If there’s any doubt about the value of maintaining high standards, look no further than the University of Pennsylvania’s Wharton School, which moved up a notch, to unseat the University of Chicago as No. 2. Wharton rallied on the strength of an academically rigorous program that prides itself on being a “true MBA” — alike in all respects to Wharton’s full-time program. Eric C. Young, a Wharton graduate and manager of software development for Amazon.com Inc., says the Wharton EMBA was an academic challenge on par with the school’s two-year program. “The No. 1 criterion for me was, I didn’t want to do an MBA-Lite,” Young says. “It was an insane amount of work, but that’s what I wanted.” Equally rigorous academically, Chicago nonetheless fell to No. 3 for not sweating the details, according to students, from using old case studies to having inconvenient library hours.

Rounding out the top five were the University of Michigan, a school newly considered for ranking this year that catapulted into the No. 4 slot, and the University of North Carolina at Chapel Hill, which held onto its No. 5 ranking. Michigan grads applauded the caliber of their classmates and the instructors’ ability to make the most of students’ knowledge — on both measures, Michigan beat No. 1-ranked Kellogg. At UNC, grads gave high marks for teaching quality and responsiveness on logistics. Further down the rankings, at No. 6, Emory University advanced four spots, in large part because of its willingness to address student problems. At one feedback session with Emory’s MBA program director, Kembrel Jones, students expressed concern about a professor. Two weeks later the professor was gone, reassigned to the undergrad program.

With tuition climbing and companies getting stingier, expectations are high — one Chicago student even complained about the toaster in the student lounge. Schools that climbed in the rankings are those that met that challenge. Four schools thus entered the rankings for the first time, including Michigan at No. 4, Ohio State at No. 13, Barcelona’s IESE at No. 15, and the University of Notre Dame at No. 20. Notre Dame was excluded from the 2003 ranking because no program directors put it on their list of favorites. This year two directors did, and students gave the program kudos for its enthusiastic faculty, high-caliber classmates, and special emphasis on corporate governance, ethics, and leadership.

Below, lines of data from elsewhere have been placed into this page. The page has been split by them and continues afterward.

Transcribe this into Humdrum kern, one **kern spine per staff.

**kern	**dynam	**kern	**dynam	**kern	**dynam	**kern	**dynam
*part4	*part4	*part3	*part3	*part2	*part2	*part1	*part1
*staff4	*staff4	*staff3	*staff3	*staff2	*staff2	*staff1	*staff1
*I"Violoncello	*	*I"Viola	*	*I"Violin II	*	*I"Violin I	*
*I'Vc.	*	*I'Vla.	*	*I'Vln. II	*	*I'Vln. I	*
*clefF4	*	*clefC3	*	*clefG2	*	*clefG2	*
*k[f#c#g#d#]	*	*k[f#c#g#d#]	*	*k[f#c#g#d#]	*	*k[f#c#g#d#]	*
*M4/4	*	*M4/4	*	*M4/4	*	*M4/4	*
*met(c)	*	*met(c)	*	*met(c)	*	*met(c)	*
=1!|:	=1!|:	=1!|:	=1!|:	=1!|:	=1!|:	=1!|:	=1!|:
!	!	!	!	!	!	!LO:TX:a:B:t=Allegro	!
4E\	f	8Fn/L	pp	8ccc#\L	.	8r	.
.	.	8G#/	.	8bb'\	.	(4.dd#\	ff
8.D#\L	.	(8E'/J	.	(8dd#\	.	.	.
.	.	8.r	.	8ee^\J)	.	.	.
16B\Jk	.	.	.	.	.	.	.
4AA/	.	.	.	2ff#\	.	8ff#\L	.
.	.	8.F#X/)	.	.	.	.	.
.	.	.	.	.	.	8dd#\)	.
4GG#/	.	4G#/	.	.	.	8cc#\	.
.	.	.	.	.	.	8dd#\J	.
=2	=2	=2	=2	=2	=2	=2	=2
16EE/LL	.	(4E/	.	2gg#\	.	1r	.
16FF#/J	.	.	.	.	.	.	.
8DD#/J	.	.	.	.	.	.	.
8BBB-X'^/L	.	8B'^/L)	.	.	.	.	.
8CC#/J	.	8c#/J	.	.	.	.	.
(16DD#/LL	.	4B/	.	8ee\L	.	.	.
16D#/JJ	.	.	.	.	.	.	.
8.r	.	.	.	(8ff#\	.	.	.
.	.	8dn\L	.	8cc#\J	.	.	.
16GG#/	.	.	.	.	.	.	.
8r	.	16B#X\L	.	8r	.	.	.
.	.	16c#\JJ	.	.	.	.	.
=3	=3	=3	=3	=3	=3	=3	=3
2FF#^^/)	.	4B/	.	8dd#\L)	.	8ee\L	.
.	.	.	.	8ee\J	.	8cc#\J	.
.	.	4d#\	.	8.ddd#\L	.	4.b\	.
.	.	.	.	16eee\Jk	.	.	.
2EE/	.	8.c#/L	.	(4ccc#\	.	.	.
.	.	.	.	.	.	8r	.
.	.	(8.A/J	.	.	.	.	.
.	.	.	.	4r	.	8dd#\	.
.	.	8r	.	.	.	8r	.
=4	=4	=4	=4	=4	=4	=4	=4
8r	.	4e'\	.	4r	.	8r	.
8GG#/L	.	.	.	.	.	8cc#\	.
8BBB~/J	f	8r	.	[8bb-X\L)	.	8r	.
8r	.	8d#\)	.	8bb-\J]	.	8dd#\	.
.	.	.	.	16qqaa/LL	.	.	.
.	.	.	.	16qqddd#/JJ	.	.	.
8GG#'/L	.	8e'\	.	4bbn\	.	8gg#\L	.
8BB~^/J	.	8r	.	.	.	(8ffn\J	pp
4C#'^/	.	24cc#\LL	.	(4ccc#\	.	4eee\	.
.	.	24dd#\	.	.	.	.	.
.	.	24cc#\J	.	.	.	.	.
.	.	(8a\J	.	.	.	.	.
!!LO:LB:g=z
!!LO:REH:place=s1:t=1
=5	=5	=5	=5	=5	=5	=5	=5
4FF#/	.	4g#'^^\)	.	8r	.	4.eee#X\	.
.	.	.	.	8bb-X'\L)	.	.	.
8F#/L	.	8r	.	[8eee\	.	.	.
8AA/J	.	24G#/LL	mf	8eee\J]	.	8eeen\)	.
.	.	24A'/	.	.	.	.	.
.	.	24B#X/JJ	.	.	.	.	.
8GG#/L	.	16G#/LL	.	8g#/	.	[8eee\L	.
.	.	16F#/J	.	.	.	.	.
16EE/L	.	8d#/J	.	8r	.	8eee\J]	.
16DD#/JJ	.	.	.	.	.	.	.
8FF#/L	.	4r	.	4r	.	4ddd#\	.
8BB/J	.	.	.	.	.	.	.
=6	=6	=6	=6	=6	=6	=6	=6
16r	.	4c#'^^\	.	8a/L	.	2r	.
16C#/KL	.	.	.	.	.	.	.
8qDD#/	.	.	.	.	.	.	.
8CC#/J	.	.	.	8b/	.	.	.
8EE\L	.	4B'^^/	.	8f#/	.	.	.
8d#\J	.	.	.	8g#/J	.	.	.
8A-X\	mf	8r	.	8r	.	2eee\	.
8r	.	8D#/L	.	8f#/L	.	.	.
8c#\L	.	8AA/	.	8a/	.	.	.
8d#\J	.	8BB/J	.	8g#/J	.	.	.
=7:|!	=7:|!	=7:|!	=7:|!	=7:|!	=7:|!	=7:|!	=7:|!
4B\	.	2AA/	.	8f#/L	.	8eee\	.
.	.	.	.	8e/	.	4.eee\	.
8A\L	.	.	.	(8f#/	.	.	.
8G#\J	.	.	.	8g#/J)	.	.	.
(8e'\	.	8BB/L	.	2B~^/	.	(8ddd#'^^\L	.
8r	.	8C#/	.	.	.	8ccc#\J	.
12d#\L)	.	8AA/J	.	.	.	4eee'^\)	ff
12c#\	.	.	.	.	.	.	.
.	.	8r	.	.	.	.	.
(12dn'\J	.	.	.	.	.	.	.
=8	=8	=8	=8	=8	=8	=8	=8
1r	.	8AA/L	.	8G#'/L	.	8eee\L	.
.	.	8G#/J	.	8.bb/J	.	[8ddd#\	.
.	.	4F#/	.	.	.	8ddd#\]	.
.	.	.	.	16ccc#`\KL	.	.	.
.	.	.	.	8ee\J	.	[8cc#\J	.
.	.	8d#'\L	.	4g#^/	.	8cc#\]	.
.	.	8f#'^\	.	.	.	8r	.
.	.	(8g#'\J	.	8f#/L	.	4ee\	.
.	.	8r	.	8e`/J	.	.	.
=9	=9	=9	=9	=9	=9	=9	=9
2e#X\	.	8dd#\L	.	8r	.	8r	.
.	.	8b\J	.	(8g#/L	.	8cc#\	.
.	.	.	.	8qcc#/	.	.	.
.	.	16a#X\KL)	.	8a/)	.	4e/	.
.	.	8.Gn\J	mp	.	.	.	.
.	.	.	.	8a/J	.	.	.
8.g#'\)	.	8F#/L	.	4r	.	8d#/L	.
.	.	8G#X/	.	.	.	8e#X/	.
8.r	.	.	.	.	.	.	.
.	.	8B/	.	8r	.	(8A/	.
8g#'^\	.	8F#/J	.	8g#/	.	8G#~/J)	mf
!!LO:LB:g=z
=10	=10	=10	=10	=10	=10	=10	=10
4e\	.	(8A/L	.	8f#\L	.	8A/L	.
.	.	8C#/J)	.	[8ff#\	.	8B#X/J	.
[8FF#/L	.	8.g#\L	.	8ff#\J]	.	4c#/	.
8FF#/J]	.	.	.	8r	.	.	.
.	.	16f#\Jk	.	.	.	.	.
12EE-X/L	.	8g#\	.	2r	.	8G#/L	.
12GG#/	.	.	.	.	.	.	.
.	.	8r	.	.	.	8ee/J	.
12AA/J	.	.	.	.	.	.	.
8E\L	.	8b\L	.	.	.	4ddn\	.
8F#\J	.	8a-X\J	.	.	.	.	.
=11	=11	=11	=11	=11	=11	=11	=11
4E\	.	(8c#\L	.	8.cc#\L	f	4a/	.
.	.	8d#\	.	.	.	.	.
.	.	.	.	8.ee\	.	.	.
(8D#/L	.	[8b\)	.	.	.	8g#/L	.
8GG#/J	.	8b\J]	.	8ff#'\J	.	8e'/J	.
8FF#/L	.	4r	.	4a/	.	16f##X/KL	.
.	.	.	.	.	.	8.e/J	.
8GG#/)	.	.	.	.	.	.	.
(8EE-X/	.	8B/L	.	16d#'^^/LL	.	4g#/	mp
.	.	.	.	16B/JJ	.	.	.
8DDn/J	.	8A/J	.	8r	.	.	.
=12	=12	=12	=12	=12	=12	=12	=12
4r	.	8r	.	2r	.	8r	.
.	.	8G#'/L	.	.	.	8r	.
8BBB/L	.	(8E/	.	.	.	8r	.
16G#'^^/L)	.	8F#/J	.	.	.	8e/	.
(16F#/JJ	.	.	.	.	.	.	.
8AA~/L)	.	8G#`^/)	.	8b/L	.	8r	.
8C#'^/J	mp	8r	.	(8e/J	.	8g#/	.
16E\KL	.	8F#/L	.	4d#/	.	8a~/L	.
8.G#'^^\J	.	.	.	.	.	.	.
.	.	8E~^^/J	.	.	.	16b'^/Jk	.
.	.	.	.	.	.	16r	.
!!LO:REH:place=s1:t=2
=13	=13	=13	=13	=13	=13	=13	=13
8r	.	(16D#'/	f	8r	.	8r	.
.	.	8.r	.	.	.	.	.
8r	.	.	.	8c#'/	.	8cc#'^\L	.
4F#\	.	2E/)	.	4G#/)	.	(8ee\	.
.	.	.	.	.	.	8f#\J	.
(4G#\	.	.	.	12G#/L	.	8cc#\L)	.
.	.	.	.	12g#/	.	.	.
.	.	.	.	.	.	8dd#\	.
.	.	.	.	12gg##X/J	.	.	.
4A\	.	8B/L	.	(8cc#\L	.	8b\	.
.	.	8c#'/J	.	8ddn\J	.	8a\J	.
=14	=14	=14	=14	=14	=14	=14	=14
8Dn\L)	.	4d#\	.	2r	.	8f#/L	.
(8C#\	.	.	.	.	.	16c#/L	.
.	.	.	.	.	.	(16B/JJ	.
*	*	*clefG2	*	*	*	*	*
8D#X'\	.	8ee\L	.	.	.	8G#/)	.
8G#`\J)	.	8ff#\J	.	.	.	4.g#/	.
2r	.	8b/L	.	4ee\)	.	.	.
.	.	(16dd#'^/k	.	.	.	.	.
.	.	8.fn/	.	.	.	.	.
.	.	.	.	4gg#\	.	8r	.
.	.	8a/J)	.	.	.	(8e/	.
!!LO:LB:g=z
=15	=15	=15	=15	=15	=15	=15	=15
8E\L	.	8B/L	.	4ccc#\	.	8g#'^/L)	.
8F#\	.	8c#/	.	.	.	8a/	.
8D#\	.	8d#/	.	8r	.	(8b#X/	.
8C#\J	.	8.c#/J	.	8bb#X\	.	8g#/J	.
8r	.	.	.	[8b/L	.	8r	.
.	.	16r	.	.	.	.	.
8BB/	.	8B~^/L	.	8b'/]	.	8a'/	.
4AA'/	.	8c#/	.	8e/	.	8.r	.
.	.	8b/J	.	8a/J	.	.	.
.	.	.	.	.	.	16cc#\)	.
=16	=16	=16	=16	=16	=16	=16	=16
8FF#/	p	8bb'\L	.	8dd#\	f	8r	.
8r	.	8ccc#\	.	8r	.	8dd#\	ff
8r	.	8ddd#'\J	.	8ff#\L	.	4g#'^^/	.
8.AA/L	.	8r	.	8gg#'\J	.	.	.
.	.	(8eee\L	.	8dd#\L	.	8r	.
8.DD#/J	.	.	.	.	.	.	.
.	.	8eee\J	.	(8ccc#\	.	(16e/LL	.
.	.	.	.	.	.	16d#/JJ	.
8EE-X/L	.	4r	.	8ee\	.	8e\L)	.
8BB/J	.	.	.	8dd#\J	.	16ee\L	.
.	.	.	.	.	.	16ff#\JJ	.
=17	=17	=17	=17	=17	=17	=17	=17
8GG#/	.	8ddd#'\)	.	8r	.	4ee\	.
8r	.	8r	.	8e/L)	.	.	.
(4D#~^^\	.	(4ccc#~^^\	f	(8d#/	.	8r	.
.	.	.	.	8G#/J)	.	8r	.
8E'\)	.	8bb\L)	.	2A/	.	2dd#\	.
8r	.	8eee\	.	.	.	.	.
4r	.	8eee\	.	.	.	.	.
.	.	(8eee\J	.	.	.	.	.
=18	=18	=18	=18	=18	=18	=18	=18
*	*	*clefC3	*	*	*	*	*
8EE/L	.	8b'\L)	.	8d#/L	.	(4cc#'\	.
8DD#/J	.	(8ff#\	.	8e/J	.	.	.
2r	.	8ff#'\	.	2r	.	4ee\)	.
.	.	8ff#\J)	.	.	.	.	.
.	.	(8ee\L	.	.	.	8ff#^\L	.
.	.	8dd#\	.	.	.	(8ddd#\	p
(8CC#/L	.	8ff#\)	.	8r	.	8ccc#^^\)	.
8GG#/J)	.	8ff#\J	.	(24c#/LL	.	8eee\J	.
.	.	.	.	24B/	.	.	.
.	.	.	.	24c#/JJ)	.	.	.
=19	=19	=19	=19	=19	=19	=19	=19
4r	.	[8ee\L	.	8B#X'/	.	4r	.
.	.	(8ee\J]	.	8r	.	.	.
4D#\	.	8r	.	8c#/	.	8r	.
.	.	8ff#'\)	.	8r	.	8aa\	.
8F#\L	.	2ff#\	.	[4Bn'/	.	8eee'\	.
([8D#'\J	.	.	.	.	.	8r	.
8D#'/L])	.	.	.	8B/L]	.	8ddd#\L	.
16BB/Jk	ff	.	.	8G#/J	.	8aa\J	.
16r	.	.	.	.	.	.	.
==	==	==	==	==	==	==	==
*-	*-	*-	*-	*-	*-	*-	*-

With the transformation of executive MBA programs still picking up speed, it seems likely that program directors will continue to bear the brunt of change. Being all things to all people — a mid-career refresher course for executives on the fast track as well as a passport to a new job or career for managers in the slow lane — isn’t an easy trick. But more and more these days, meeting that challenge is what distinguishes the best from the rest.